◆ ASSIGNMENT
Having located "- analysis volume", write out its line and the remaining lines of the material exactly, the last one included, but not the pictures.
##### PROVIDED RECORDS #####
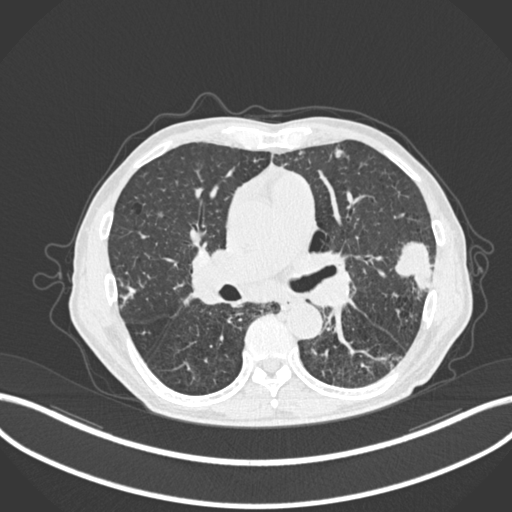
Chest CT, one axial slice; slice 131 of 287 in the series (ordered by position); reconstruction kernel B30f; lung window (W 1500 / L -600 HU); 512 × 512 image matrix, field of view 400 × 400 mm. Patient: male, 74 years. Case-level facts recorded for this patient, not image findings: clinical TNM (as recorded): T2a N1 M0.
Structures marked on this image (bounding box drawn by a radiologist):
- lung tumour (recorded histology: adenocarcinoma): box from (x=388, y=235) to (x=434, y=297) px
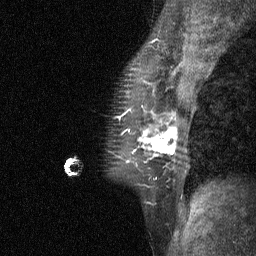
Breast MRI (dynamic contrast-enhanced), one sagittal slice; position 43 of 64 along the scan axis; dynamic contrast-enhanced study with each time point stored as its own series, time point 3 of 4 at this slice position (ordered by acquisition time); 1.5 T; TE 4.8 ms, TR 27 ms; 2 mm slice thickness; 256 × 256 image matrix, field of view 180 × 180 mm. Patient: female, 44 years. Case-level facts recorded for this patient, not image findings: setting: breast cancer imaged before/during neoadjuvant chemotherapy; receptor status: HR-positive, HER2-negative.
Structures marked on this image (semi-automatically segmented with operator editing):
- analysis volume of interest (the breast-tissue region the enhancement analysis was run in; not a lesion): bounding box <115,117,185,188> (left, top, right, bottom; pixels)
- tumour enhancement mask (voxels above the 90 % enhancement threshold inside the analysis volume of interest): <145,118,178,155>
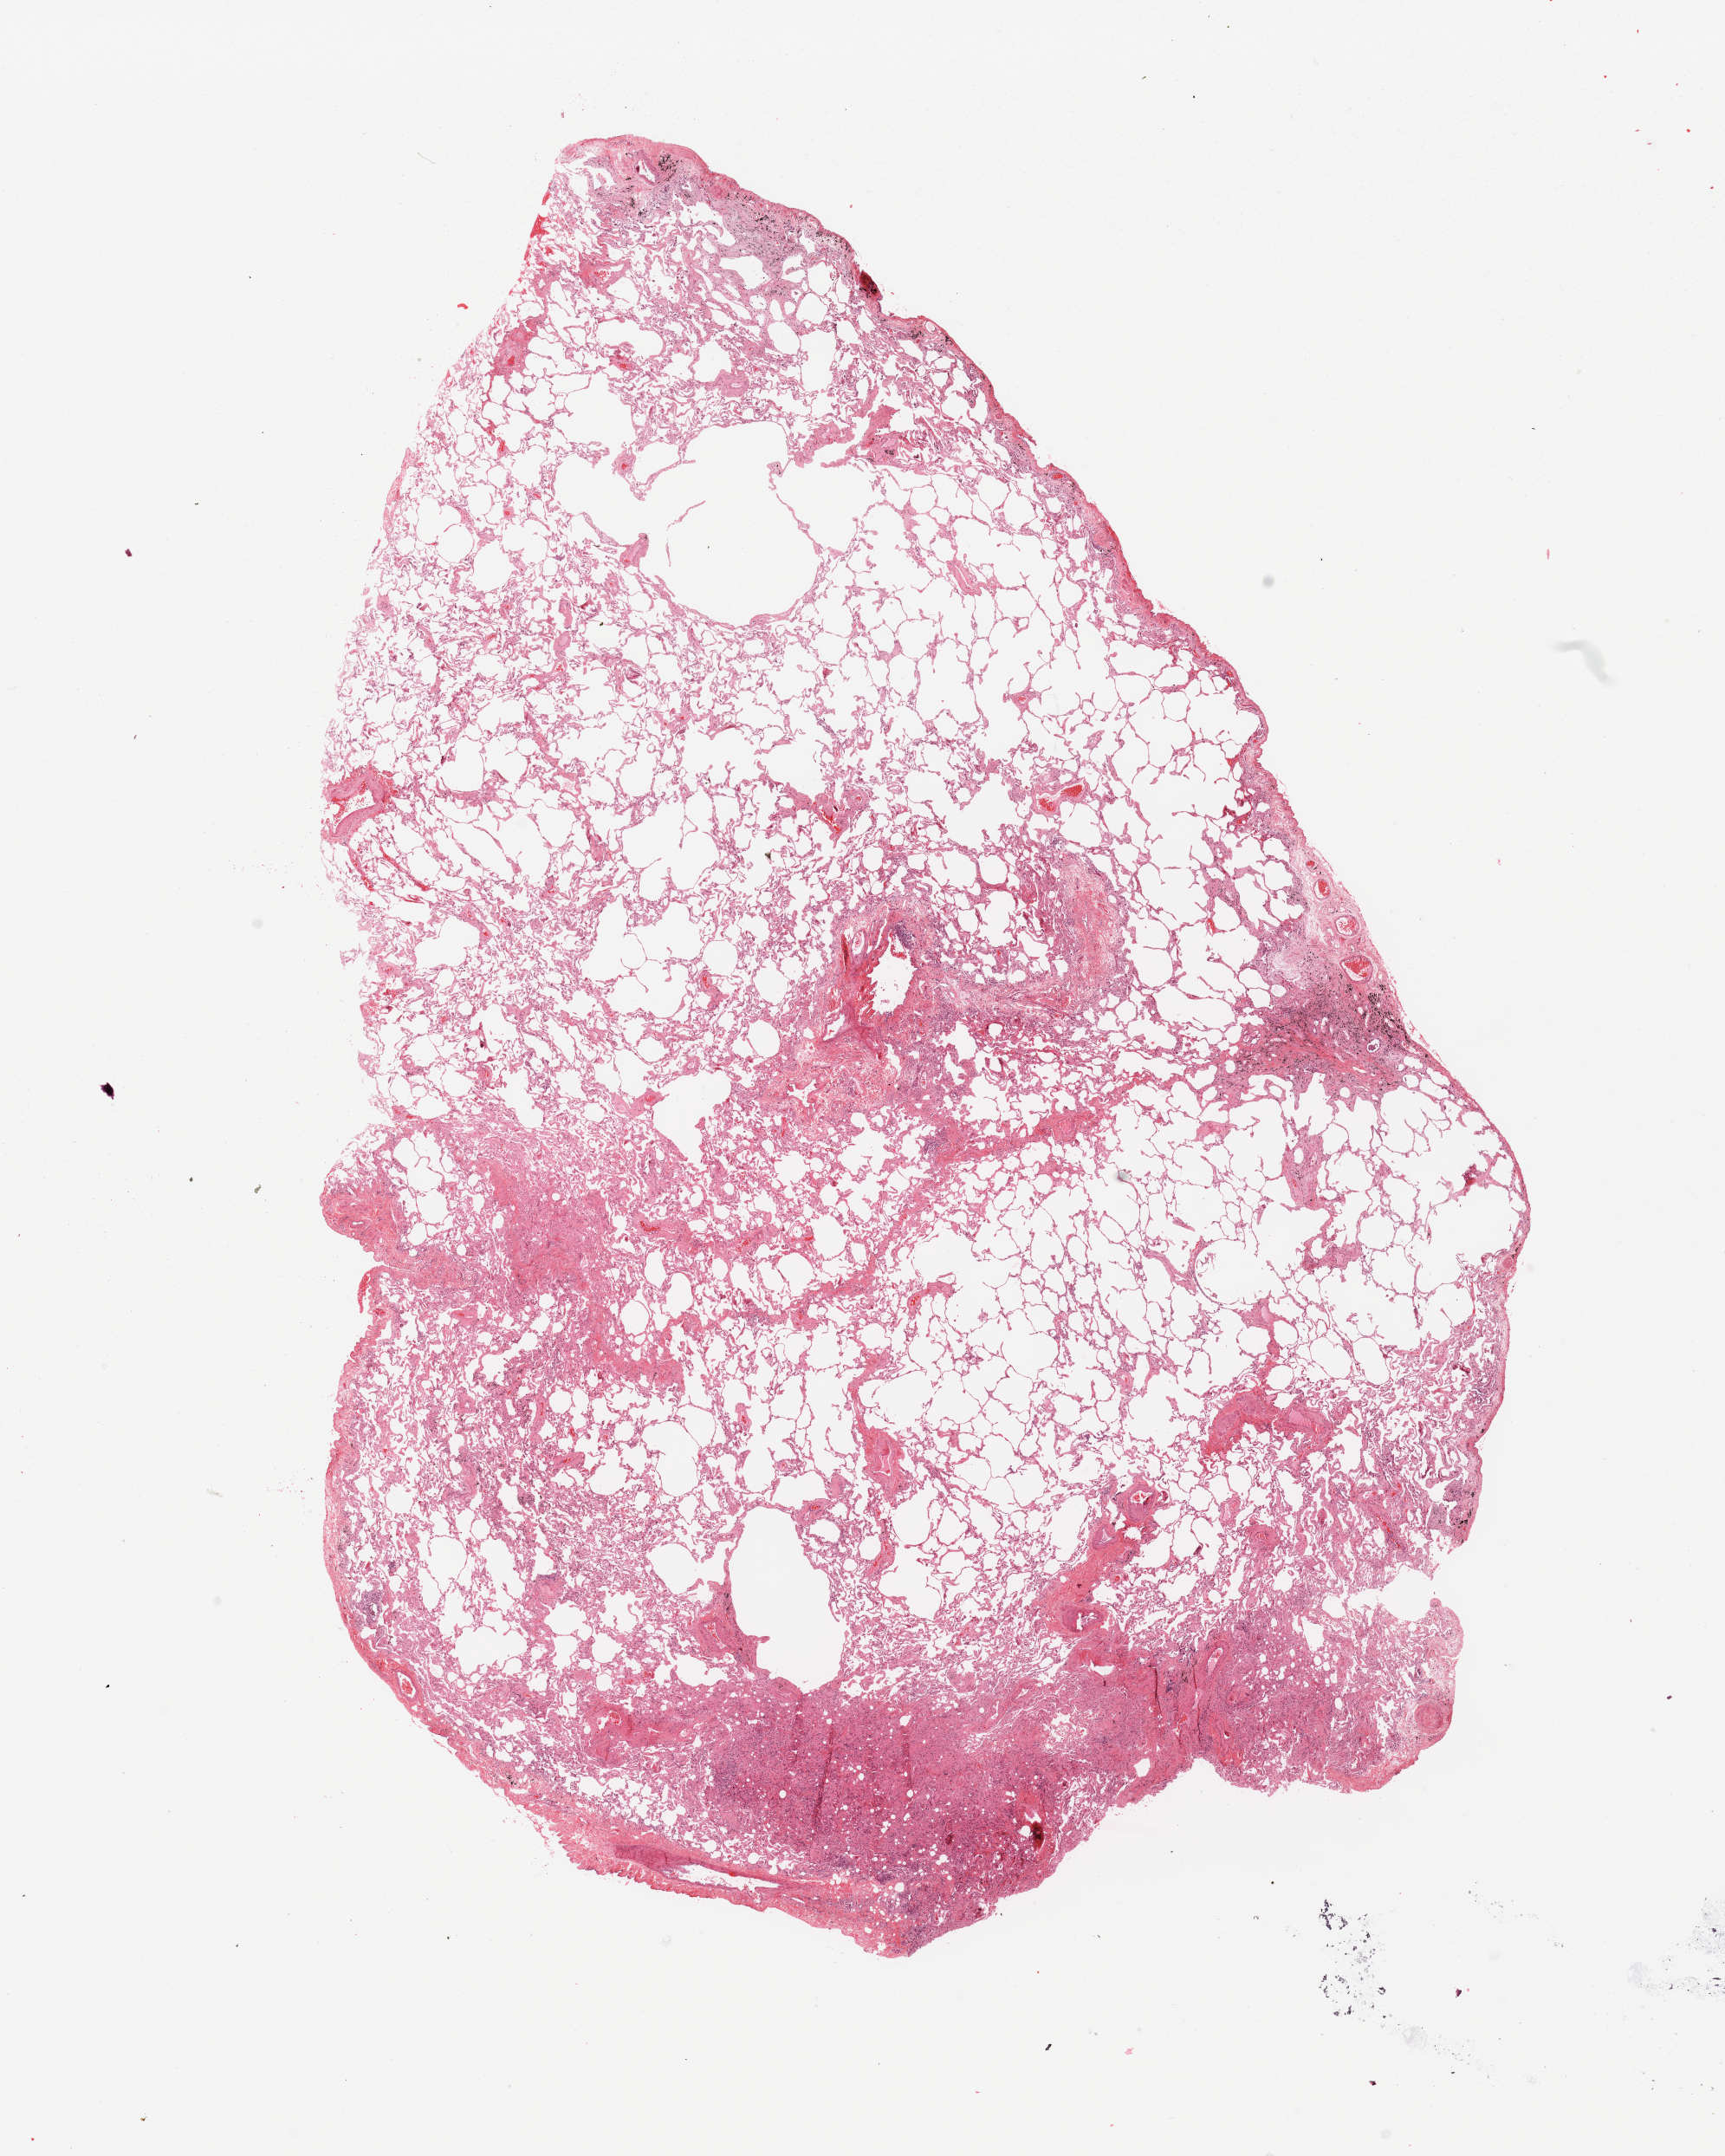
Digitized Hematoxylin and eosin (H&E) stained tissue section (whole slide), a low-resolution overview of the entire scanned area, about 15.8 x 19.7 mm (slide scanned at 20x), normal (non-tumour) tissue sample, sampled site: lung. Patient: male, age 69 years.
This section: normal (non-tumour) tissue from the same patient. Patient diagnosis: Squamous cell carcinoma, NOS.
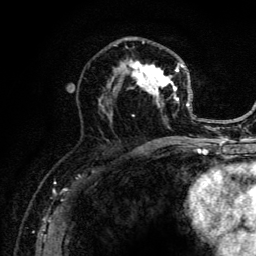
Breast MRI (dynamic contrast-enhanced), one axial slice. Slice 70 of 134 in the series (ordered by position). Cropped to one breast. Dynamic contrast-enhanced series, time point 2 of 6 at this slice position (early post-contrast). 3 T. TE 4.2 ms, TR 8.6 ms. 1.2 mm slice thickness. 256 × 256 image matrix, field of view 160 × 160 mm. Female patient.
Outlined on this slice (semi-automatic segmentation, software-assisted and operator-edited):
- enhancing-tissue mask used for the functional tumour volume (all voxels passing the contrast-enhancement thresholds inside the analysis volume; usually the tumour): box from (x=98, y=40) to (x=196, y=141) px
#####
◆ ANSWER SECTION
- analysis volume of interest (the breast-tissue region the enhancement analysis was run in; not a lesion): bounding box <115,117,185,188> (left, top, right, bottom; pixels)
- tumour enhancement mask (voxels above the 90 % enhancement threshold inside the analysis volume of interest): <145,118,178,155>
Digitized Hematoxylin and eosin (H&E) stained tissue section (whole slide), a low-resolution overview of the entire scanned area, about 15.8 x 19.7 mm (slide scanned at 20x), normal (non-tumour) tissue sample, sampled site: lung. Patient: male, age 69 years.
This section: normal (non-tumour) tissue from the same patient. Patient diagnosis: Squamous cell carcinoma, NOS.
Breast MRI (dynamic contrast-enhanced), one axial slice. Slice 70 of 134 in the series (ordered by position). Cropped to one breast. Dynamic contrast-enhanced series, time point 2 of 6 at this slice position (early post-contrast). 3 T. TE 4.2 ms, TR 8.6 ms. 1.2 mm slice thickness. 256 × 256 image matrix, field of view 160 × 160 mm. Female patient.
Outlined on this slice (semi-automatic segmentation, software-assisted and operator-edited):
- enhancing-tissue mask used for the functional tumour volume (all voxels passing the contrast-enhancement thresholds inside the analysis volume; usually the tumour): box from (x=98, y=40) to (x=196, y=141) px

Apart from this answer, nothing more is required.